选段 =>
***

Performance Analysis and Tuning on Modern CPUs

Table of Contents

https://easyperf.net/

https://book.easyperf.net/perf_book

1 CPU流水线

因为有推测执行功能,所以实际执行的指令,比最后commit的指令是要更多的。我们把实际实行的指令叫做executed instruction, 而最后面commit的指令则叫做retired instruction. 在大部分性能分析工具中,我们看到的instructions, 应该就是retired的,因为这个部分才是真正对外visible的。

CPU基本流水线分为下面5个步骤:

  1. Instruction fetch (IF)
  2. Instruction decode (ID)
  3. Execute (EXE)
  4. Memory access (MEM)
  5. Write back (WB)

下面几个因素/风险会阻碍流水线,降低retired instruction的速度:

  1. structural hazard 使用相同的资源造成的危险
  2. data hazard 因为数据依赖造成的危险,包括:
    • read-after-write: y = x + 1; z = y + 1; 使用bypassing以及OOO技术来解决
    • write-after-read: y = x + 1; x = z + 1; 使用寄存器重命名来解决
    • write-after-write: y = x + 1; y = z + 1; 使用寄存器重命名来解决
  3. control hazard 分支代码造成的危险,可以使用推测执行来解决

为了减少流水线的block, 提升ILP(instruction level parallelism), CPU上发展了众多技术解决这些hazard。基本上也可以认为,在CPU上发展出来的各种各样的技术,本质上都是为了解决流水线问题和提升ILP设计出来的。

现代CPU的流水线还是超标量(superscalar)的,也就是可以同时执行多条指令。在某个时期,Intel CPU设计出一种叫做VLIW(verl long instruction word)的架构,也就是Intel Itanium。 它试图将可以同时执行的多条指令放在一起,而如何选择可以同时执行的多条指令的工作则交给编译器来完成。但是这种工作会加重编译器的负担,编译器本身也没有办法可以很好地选择那些指令可以很好地并行执行,所以据说这个架构不是特别成功。

cpu-concept-of-OOO.png cpu-concept-of-superscalar.png

x86指令级是CISC的,但是在内部执行的时候,会将这些指令按照RISC风格的更短小指令来执行,这些更加短小的指令或者是操作就叫做uops(micro-ops). 单纯地引入uops还不够,在设计上还将一个pipeline分成了多个slots, 每个slot相当于一个uops的流水线。几乎现代的CPU的pipeline宽度都是4,也就是说有4个slots(4-wide). 这种pipeline slots可以认为更加细粒度的超标量。但是x86在执行期间,可能会将多个uops融合在一起去执行, 通常能够融合在一起的uops使用的是不同的执行功能。融合在一起的uops被当做一条指令执行,在retired阶段也被当做一条指令输出。

2 Intel Skylake

Intel Skylake的具体配置如下,从中可以看到典型的CPU设计参数:

  • 内部被解码成为uops执行
  • 8路超标量,支持OOO
  • L1I, L1D 都是8路32KB,L2是8路1MB
  • L1,L2都是独立于每个core的。

通常来说cache line size是64Bytes。通常L1, L2都是独立于每个core的,访问延迟相比L3会更低,所以许多cache locality的优化都着眼于L2而不是L3.

下面是Intel Skylake的内部结构图

intel-skylake-block-diagram.png

The block diagram in figure 14 shows the details of Intel’s 6th generation core, Skylake, that was announced in 2015 and is widely spread all over the world. The Skylake core is split into an in-order front-end that fetches and decodes x86 instructions into u-ops and an 8-way superscalar, out-of-order backend.

***

数据记录:
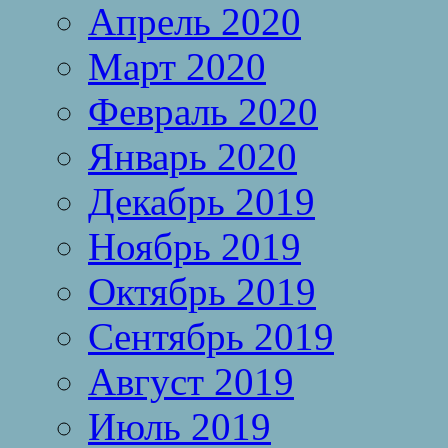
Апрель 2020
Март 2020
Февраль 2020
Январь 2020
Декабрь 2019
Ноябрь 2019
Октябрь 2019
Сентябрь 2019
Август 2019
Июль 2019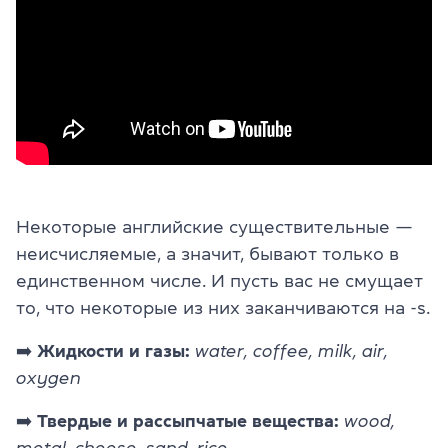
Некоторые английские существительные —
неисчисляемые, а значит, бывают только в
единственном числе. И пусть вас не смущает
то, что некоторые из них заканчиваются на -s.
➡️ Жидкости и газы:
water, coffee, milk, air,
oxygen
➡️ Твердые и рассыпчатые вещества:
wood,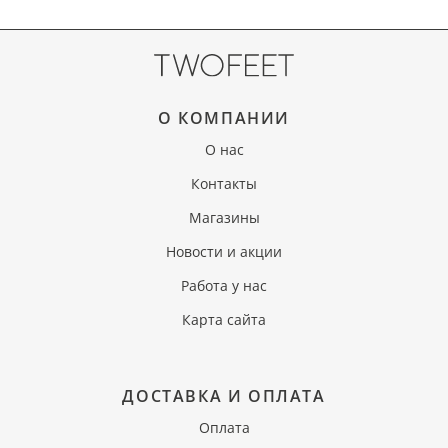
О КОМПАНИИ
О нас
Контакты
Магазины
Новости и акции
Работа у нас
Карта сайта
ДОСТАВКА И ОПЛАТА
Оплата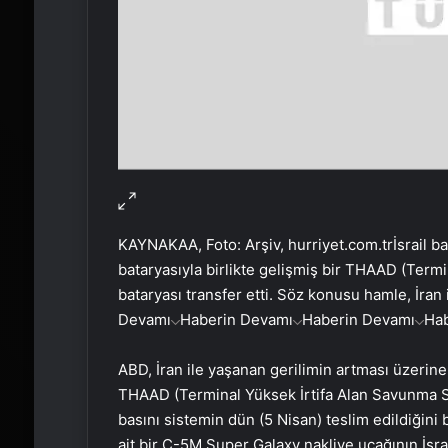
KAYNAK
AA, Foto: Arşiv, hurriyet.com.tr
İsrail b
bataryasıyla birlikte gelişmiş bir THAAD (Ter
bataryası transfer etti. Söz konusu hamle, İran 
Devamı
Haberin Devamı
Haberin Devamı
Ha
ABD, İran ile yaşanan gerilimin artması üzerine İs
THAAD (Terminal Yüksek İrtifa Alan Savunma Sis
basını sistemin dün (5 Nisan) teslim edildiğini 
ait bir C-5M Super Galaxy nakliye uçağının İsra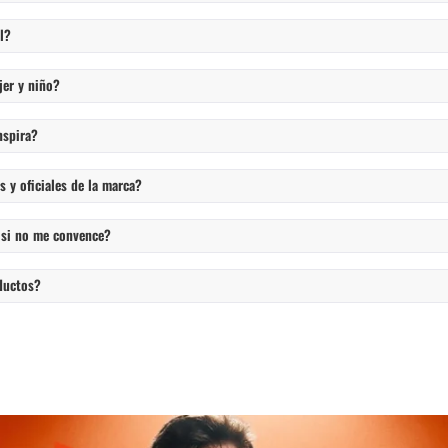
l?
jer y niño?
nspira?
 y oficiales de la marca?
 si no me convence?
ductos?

***

任务 A =>
请根据选段回答下列问题，每题一行作答。
(i) 在大部分性能分析工具中看到的instructions应该是哪一种指令？
(ii) write-after-read这种数据依赖使用什么方法来解决？
(iii) Intel Skylake的L2是怎样配置的？
任务 B => 选段提到许多cache locality的优化着眼于L2而不是L3，请用一到三句话说明选段给出的原因。
任务 C => 请照录选段中的一部分，从含有"https://easyperf.net/"的词句开始，到"3. Execute (EXE)"为止。
上面的各行是与选段分开的独立材料。

作答区 A =>
(i) retired instruction。
(ii) 寄存器重命名。
(iii) 8路1MB，并且独立于每个core。

作答区 B => 通常L1、L2都是独立于每个core的，访问延迟比L3更低，所以许多cache locality的优化着眼于L2而不是L3。

作答区 C =>
https://easyperf.net/

https://book.easyperf.net/perf_book

1 CPU流水线

因为有推测执行功能,所以实际执行的指令,比最后commit的指令是要更多的。我们把实际实行的指令叫做executed instruction, 而最后面commit的指令则叫做retired instruction. 在大部分性能分析工具中,我们看到的instructions, 应该就是retired的,因为这个部分才是真正对外visible的。

CPU基本流水线分为下面5个步骤:

  1. Instruction fetch (IF)
  2. Instruction decode (ID)
  3. Execute (EXE)